WHAT THE EXERCISE ASKS:
Your answer should consist of the lines below that hold the word "Fragment".

=======

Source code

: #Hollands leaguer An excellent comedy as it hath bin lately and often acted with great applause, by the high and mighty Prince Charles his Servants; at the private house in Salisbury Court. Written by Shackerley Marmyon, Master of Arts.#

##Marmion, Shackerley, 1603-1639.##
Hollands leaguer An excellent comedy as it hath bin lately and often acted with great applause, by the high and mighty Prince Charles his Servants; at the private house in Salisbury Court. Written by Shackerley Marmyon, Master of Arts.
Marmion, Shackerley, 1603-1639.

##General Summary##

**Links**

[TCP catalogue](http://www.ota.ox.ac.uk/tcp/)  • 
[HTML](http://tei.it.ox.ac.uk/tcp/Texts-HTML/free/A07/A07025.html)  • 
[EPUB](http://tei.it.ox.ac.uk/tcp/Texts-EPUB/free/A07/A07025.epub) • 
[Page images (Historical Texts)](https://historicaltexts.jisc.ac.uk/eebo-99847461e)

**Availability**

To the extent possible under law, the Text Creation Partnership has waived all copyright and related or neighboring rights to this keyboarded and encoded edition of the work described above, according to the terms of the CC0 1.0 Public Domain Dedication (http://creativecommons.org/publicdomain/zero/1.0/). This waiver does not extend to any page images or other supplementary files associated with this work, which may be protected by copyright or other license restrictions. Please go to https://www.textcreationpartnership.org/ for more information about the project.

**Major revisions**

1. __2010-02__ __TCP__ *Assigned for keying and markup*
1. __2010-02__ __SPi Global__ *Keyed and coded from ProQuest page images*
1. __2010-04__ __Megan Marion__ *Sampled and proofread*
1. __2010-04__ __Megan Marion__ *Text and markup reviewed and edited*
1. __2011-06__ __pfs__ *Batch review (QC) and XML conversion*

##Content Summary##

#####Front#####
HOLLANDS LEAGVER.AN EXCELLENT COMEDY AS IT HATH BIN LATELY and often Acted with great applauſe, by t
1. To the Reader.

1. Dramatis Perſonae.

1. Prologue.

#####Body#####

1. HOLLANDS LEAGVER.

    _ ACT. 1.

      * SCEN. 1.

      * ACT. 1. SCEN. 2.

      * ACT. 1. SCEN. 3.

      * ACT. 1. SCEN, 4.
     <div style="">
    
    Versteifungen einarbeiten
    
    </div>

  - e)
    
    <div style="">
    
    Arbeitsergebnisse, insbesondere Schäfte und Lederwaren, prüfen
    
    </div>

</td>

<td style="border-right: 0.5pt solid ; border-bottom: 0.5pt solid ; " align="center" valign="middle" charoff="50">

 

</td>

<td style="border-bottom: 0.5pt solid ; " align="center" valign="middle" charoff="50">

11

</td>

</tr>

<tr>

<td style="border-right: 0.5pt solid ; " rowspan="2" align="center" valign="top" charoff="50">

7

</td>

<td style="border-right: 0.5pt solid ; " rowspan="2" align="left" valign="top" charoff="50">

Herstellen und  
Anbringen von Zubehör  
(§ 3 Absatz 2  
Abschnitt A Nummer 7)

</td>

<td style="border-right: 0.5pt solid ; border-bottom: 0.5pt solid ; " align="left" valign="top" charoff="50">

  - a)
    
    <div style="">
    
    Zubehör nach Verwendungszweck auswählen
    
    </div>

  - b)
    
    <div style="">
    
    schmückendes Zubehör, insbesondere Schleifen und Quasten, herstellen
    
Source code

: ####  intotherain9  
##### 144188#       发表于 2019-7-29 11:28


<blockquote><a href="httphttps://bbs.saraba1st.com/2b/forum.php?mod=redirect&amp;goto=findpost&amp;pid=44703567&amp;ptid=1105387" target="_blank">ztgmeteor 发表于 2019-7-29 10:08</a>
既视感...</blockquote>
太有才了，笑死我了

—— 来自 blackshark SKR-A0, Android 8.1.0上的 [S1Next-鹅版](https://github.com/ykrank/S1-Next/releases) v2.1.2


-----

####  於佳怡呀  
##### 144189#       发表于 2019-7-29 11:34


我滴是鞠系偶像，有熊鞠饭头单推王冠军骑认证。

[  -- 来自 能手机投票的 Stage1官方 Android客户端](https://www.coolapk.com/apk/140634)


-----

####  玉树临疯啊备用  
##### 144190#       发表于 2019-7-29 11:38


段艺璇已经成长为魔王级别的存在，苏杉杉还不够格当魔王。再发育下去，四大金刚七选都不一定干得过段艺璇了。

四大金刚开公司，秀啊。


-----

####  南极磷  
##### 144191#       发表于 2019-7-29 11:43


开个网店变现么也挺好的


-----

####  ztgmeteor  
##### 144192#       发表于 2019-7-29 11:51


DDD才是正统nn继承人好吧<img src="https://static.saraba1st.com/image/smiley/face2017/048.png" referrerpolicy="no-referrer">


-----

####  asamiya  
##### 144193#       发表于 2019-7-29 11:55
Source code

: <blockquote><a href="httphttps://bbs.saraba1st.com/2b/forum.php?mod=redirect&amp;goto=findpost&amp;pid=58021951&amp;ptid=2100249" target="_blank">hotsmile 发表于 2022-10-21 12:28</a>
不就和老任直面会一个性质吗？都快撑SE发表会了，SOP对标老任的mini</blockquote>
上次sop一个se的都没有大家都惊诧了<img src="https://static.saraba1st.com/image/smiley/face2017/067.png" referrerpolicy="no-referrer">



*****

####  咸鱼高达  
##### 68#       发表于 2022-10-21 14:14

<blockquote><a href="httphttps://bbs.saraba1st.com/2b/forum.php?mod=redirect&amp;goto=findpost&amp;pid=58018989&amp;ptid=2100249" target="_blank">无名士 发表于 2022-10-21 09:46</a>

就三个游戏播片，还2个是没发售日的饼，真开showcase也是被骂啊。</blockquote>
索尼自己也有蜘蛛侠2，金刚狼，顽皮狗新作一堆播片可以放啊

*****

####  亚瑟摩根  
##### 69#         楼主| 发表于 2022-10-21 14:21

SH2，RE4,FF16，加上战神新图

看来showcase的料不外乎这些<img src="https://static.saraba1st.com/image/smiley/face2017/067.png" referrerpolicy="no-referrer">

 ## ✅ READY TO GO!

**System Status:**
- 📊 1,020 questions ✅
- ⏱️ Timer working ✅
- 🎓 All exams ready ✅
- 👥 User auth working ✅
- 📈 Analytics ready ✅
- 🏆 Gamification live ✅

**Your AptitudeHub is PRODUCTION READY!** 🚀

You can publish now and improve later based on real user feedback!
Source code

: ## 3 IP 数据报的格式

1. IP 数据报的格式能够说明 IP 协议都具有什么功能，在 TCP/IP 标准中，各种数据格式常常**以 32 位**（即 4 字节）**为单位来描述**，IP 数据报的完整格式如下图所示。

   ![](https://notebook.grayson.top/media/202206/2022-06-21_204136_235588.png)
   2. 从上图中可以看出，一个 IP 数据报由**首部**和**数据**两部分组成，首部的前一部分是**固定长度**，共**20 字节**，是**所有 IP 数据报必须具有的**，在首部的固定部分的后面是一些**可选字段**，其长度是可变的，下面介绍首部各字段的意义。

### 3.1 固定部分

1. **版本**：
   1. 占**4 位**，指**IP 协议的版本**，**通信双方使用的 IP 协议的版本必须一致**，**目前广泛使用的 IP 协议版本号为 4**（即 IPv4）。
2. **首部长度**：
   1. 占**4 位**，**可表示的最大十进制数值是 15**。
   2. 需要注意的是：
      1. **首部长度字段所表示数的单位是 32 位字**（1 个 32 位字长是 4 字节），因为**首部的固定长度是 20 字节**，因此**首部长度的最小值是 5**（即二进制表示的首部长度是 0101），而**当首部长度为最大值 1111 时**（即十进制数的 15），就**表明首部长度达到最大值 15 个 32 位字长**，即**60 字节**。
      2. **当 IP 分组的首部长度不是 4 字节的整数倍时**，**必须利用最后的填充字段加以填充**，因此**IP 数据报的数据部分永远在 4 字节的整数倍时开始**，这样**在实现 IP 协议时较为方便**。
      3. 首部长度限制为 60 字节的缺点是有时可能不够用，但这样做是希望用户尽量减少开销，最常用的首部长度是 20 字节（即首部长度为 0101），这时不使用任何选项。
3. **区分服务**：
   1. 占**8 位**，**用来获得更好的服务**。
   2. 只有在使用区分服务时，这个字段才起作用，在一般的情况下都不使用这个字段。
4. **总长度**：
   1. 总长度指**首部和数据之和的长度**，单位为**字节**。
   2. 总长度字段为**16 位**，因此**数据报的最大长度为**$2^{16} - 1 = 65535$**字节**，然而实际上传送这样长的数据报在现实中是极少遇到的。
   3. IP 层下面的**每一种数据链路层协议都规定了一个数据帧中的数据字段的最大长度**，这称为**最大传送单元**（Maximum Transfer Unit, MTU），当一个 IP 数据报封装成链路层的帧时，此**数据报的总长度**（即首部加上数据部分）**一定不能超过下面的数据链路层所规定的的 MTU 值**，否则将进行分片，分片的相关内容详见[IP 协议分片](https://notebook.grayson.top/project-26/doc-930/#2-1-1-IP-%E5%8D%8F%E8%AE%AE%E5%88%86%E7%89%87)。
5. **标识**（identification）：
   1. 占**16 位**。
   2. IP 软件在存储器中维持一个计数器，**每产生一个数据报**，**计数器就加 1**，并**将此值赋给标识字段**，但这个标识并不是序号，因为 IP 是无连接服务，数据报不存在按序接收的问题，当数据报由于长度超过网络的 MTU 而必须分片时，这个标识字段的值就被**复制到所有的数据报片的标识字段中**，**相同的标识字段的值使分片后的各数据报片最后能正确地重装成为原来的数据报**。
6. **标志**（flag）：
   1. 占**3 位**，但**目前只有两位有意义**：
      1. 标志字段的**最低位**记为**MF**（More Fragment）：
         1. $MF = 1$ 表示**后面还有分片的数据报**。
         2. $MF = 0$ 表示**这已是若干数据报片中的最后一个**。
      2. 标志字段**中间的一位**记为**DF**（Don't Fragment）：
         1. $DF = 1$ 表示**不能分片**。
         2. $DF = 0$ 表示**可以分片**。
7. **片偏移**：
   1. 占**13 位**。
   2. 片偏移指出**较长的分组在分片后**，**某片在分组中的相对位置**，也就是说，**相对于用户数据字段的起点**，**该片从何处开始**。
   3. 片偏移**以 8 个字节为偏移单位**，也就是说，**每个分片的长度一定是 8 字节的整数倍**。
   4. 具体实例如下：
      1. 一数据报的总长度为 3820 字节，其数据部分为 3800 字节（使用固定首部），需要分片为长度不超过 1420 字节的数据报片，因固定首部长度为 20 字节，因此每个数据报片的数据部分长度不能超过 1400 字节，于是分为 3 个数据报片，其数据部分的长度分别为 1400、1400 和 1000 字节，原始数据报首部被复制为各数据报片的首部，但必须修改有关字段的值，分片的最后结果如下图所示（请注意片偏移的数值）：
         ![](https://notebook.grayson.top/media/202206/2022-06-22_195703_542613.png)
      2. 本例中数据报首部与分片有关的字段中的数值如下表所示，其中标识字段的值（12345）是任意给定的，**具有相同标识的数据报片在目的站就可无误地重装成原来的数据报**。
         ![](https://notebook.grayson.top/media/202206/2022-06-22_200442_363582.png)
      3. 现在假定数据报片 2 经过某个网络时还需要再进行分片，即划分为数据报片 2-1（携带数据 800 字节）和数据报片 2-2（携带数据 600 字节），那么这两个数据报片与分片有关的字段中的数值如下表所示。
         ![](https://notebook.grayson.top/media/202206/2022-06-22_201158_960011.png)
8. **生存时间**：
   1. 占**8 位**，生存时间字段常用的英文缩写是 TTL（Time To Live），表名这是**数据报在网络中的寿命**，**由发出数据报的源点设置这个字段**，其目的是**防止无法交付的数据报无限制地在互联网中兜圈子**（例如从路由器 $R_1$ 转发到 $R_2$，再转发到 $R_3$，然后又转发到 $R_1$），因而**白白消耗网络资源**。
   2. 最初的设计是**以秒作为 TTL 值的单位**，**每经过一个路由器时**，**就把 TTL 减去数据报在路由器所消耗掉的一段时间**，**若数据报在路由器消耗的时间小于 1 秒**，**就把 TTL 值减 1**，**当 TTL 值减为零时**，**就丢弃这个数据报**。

=======

YOUR SOLUTION:
      1. 标志字段的**最低位**记为**MF**（More Fragment）：
      2. 标志字段**中间的一位**记为**DF**（Don't Fragment）：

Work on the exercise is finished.